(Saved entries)
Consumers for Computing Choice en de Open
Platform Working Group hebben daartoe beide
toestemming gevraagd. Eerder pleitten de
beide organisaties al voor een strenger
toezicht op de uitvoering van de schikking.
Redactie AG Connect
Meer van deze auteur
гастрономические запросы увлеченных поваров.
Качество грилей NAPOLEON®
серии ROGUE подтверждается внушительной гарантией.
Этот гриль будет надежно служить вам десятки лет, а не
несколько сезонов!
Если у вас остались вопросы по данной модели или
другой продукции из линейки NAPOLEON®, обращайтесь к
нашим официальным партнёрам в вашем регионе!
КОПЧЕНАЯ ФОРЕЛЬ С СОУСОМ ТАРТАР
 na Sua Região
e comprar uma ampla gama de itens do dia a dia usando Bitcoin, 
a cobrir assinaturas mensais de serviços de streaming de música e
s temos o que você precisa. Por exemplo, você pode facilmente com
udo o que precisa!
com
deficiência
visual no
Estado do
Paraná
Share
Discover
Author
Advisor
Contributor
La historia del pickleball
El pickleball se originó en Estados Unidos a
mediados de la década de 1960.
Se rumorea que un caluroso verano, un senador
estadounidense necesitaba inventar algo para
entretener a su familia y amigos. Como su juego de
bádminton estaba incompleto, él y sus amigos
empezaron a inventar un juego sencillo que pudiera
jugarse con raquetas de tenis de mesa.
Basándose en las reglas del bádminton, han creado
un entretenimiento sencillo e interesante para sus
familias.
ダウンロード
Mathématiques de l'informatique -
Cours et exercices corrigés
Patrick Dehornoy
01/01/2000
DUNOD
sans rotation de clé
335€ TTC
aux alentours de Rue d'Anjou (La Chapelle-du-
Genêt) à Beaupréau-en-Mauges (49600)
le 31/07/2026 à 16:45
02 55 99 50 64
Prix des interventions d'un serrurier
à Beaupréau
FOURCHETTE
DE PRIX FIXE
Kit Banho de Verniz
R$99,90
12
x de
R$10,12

Activity:
Among the lines above, count those that include the word "juego". Give only the result.

Solution for this problem:
2